Em 2021 houve um aumento de 41,9% das mortes de gestantes no País; principal causa é negligência dos serviços de saúde, diz Cristiane da Silva Cabral
Muito foi discutido sobre a vacinação das grávidas ou se o vírus da covid-19 era transmitido ao bebê caso a mãe fosse infectada, mas toda a mudança fisiológica que acontece no corpo de uma gestante não foi efetivamente levada em conta. Elas estão mais suscetíveis ao vírus porque seu sistema imune está mais fragilizado.
Um seminário promovido nesta semana pela Faculdade de Saúde Pública (FSP) da USP se propôs a discutir a saúde sexual e reprodutiva pós-pandemia de covid-19. Um dos efeitos mais marcantes e preocupantes abordados pelo seminário foi a situação das grávidas e puérperas durante a pandemia. A taxa de infecção e mortalidade aumentou exponencialmente, enquanto o atendimento e tratamento daquelas infectadas pelo vírus diminuiu.

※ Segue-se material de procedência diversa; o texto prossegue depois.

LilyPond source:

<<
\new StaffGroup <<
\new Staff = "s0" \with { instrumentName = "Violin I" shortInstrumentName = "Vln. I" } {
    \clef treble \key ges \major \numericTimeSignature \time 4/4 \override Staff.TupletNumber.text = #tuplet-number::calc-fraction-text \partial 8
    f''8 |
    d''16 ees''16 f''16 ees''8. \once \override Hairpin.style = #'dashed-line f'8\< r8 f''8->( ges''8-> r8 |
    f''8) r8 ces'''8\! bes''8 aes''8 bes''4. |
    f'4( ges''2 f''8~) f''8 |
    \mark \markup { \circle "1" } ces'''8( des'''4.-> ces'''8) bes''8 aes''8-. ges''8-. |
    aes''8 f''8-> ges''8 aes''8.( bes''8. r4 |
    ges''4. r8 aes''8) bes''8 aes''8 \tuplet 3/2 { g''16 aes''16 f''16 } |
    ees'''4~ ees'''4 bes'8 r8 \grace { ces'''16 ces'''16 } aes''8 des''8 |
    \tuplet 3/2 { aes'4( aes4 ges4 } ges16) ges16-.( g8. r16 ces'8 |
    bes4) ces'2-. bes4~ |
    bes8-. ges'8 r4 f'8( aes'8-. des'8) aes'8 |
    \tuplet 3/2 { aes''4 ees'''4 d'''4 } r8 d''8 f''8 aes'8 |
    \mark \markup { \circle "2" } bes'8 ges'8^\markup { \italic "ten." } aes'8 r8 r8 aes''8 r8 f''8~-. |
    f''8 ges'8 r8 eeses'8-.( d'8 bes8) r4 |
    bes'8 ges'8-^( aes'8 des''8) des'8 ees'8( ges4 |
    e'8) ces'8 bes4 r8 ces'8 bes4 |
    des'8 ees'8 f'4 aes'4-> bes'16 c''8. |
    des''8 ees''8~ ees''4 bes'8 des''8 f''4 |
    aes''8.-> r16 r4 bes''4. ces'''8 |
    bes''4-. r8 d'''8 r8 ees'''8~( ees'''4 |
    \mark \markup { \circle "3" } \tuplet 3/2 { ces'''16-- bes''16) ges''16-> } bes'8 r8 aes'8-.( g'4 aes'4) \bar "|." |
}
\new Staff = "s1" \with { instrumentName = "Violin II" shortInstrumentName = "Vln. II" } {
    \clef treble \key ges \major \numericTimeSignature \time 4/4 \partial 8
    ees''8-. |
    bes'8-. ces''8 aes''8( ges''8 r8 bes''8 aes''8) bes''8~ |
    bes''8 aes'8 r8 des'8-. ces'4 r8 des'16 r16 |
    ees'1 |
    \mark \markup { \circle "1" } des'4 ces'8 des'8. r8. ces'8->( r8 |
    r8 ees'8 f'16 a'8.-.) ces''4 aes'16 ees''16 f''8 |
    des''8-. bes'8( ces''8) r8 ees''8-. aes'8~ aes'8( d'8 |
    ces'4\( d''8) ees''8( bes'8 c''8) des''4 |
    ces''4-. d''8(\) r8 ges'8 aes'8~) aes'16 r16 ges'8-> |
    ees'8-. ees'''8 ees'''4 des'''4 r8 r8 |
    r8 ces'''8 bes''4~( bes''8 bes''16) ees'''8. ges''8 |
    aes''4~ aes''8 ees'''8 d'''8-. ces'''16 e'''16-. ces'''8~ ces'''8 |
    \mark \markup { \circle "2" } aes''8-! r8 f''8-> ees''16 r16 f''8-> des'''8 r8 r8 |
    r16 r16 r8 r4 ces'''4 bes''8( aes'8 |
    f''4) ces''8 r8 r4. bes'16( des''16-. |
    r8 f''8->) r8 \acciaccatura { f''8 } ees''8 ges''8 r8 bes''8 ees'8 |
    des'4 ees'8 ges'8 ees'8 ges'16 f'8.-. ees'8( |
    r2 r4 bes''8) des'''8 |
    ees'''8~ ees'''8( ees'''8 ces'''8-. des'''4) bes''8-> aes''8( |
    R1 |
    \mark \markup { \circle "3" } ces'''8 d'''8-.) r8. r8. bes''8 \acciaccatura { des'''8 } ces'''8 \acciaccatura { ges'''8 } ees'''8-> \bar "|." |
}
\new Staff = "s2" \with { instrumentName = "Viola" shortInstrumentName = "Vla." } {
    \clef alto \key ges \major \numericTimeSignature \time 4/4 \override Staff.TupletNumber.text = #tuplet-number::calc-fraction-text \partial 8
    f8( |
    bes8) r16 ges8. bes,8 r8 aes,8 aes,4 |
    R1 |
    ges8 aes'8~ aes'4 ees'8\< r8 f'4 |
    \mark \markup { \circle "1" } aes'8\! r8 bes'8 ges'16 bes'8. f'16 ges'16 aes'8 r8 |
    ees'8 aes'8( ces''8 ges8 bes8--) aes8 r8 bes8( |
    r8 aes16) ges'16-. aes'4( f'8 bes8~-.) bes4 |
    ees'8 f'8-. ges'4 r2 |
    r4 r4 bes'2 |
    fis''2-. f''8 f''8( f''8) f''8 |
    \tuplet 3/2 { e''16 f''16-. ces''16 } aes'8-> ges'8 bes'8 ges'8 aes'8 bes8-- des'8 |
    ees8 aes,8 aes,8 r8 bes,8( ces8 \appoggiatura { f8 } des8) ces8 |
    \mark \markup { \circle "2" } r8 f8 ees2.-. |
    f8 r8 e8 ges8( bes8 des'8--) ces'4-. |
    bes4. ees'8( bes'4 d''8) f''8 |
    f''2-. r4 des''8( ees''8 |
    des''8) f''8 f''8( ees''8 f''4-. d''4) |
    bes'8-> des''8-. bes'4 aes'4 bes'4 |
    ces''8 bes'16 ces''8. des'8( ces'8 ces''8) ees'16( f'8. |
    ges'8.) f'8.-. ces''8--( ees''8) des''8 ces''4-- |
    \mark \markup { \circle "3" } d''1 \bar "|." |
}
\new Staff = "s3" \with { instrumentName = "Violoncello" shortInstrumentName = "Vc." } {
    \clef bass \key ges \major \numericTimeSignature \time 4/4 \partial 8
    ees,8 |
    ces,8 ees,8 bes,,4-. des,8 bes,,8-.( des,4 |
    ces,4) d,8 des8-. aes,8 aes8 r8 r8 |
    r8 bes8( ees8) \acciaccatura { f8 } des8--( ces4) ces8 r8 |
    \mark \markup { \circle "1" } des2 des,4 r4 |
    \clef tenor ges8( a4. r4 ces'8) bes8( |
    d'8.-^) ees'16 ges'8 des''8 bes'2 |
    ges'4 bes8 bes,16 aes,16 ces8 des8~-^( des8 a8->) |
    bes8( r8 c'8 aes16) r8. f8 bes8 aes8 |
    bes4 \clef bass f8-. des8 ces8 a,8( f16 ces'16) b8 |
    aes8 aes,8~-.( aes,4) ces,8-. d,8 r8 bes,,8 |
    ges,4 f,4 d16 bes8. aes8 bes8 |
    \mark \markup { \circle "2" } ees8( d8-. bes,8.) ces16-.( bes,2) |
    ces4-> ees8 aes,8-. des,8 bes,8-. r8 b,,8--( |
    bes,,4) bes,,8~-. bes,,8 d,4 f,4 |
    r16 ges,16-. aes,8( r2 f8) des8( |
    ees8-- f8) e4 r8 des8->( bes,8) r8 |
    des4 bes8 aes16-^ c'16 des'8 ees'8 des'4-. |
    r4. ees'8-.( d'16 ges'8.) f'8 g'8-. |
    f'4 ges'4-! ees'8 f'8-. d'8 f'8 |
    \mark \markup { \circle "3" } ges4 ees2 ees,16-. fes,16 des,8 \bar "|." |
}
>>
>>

Com a reorganização dos hospitais e a destinação de leitos de maternidade e parto, internação e serviços pré-natais aos infectados pela covid-19, a atenção às grávidas foi deixada não em segundo plano, mas sim em terceiro. “O serviço de saúde foi desmantelado e os efeitos disso para a saúde reprodutiva são enormes”, explica Cristiane da Silva Cabral, do Departamento de Saúde, Ciclos de Vida e Sociedade da Faculdade de Saúde Pública da USP.
“Uma das coisas que a gente discute muito são os indicadores de mortalidade materna, a gente tinha diminuído cada vez mais a quantidade de morte materna por 100 mil habitantes. Agora, a gente voltou aos patamares dos anos 90, em função da pandemia”, diz a professora. Dados de um estudo da Fiocruz Amazônia apontam que, durante os cinco trimestres consecutivos avaliados – março de 2020 a maio de 2021 –, foram identificadas 3.291 mortes no Brasil. Isso representa 70% de mortes além do esperado.
Os dados são mais preocupantes porque as mortes poderiam ter sido evitadas. A causa do aumento da mortalidade assusta mais ainda: a forma como a pandemia foi gerenciada não levou em conta a saúde da mulher grávida. Segundo um estudo publicado na Lancet Regional Health – Americas, uma em cada três mulheres grávidas com covid-19 em situação de tratamento intensivo não recebeu o atendimento necessário. Esse mesmo estudo conduziu uma pesquisa com 25 parentes de grávidas que morreram por conta da covid-19. Foi revelado que algumas grávidas chegaram a ir em cinco centros de saúde antes de receberem atendimento.